:: Recorded data ::
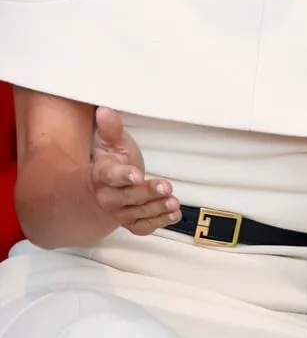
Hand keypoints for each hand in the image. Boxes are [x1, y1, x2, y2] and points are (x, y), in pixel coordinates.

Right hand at [87, 107, 180, 235]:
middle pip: (127, 197)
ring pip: (137, 213)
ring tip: (173, 201)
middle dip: (147, 192)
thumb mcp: (112, 142)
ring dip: (156, 208)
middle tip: (165, 186)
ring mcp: (119, 211)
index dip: (122, 176)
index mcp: (101, 174)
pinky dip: (158, 222)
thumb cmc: (111, 162)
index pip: (109, 176)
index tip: (136, 174)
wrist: (101, 189)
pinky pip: (142, 226)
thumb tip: (105, 111)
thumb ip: (112, 128)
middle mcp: (108, 196)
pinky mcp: (131, 221)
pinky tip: (173, 214)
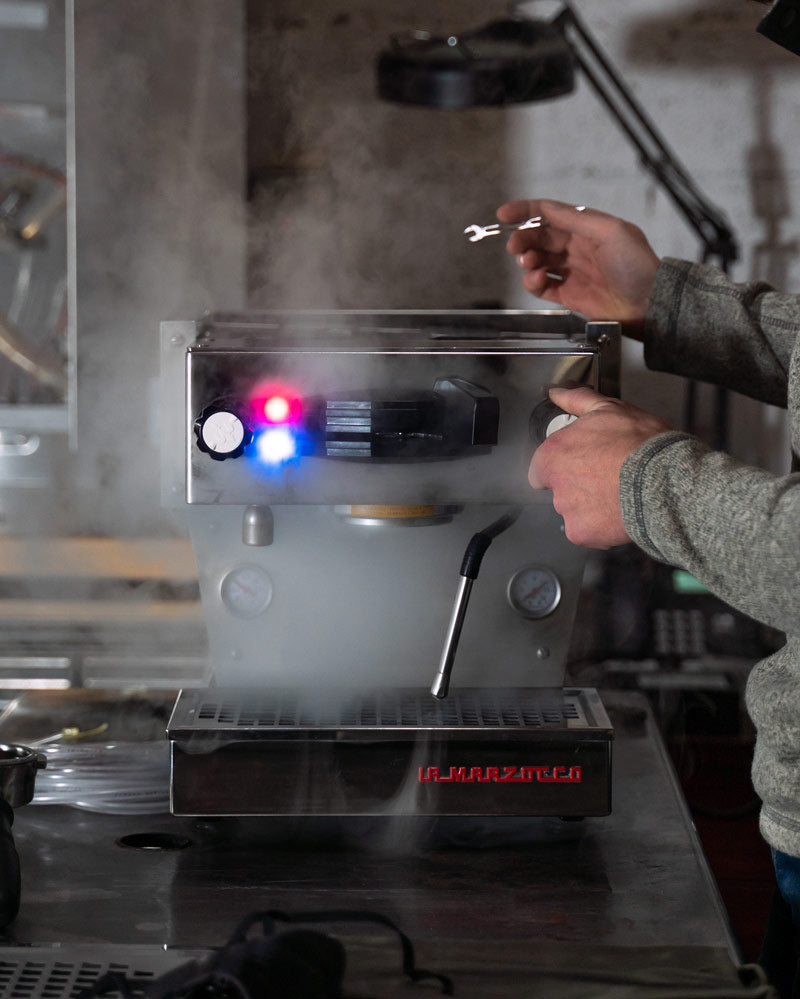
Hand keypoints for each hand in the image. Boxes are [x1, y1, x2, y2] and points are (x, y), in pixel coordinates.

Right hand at [497, 199, 659, 334]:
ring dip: (528, 261)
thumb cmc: (637, 266)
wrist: (648, 305)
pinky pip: (543, 286)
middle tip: (515, 248)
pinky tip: (537, 281)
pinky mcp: (569, 295)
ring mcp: (572, 271)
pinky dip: (534, 283)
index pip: (550, 213)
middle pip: (539, 237)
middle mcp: (577, 247)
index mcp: (587, 228)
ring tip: (530, 265)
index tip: (504, 215)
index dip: (525, 211)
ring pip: (538, 261)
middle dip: (523, 240)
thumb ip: (577, 219)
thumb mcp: (611, 231)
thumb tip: (548, 209)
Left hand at [530, 386, 670, 548]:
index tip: (582, 464)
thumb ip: (576, 401)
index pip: (540, 468)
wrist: (664, 481)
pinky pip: (587, 531)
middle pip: (560, 490)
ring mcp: (567, 512)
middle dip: (579, 486)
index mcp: (553, 454)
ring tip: (619, 495)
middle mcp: (554, 485)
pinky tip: (620, 513)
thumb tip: (555, 391)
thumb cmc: (637, 442)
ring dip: (591, 506)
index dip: (561, 466)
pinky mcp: (582, 534)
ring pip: (574, 512)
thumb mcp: (608, 409)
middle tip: (608, 477)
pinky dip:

:: Exercise ::
Within the listing above, write out the stretch from the line with "pinky tip: (173, 214)" through the line with "pinky tip: (620, 513)" exactly. Any pictures are to be left out.

:: Exercise result ::
pinky tip: (173, 214)
Hand keypoints for each hand in the image. Boxes are [x1, y1, x2, y2] and points are (x, y), in pixel coordinates.

Right hand at [497, 199, 659, 334]:
ring dip: (528, 261)
thumb cmc: (637, 266)
wrist: (648, 305)
pinky pip: (543, 286)
middle tip: (515, 248)
pinky tip: (537, 281)
pinky mcp: (569, 295)
ring mcp: (572, 271)
pinky dip: (534, 283)
index pip: (550, 213)
middle pip: (539, 237)
middle mcp: (577, 247)
index mcp: (587, 228)
ring tip: (530, 265)
index tip: (504, 215)
index dip: (525, 211)
ring pip: (538, 261)
middle dip: (523, 240)
thumb ip: (577, 219)
thumb mcp: (611, 231)
thumb tip: (548, 209)
Left hand at [530, 386, 670, 548]:
index tip: (582, 464)
thumb ip: (576, 401)
index pip: (540, 468)
wrist: (664, 481)
pinky pip: (587, 531)
middle pip: (560, 490)
ring mcp: (567, 512)
middle dip: (579, 486)
index mcp: (553, 454)
ring tip: (619, 495)
middle mcp: (554, 485)
pinky tip: (620, 513)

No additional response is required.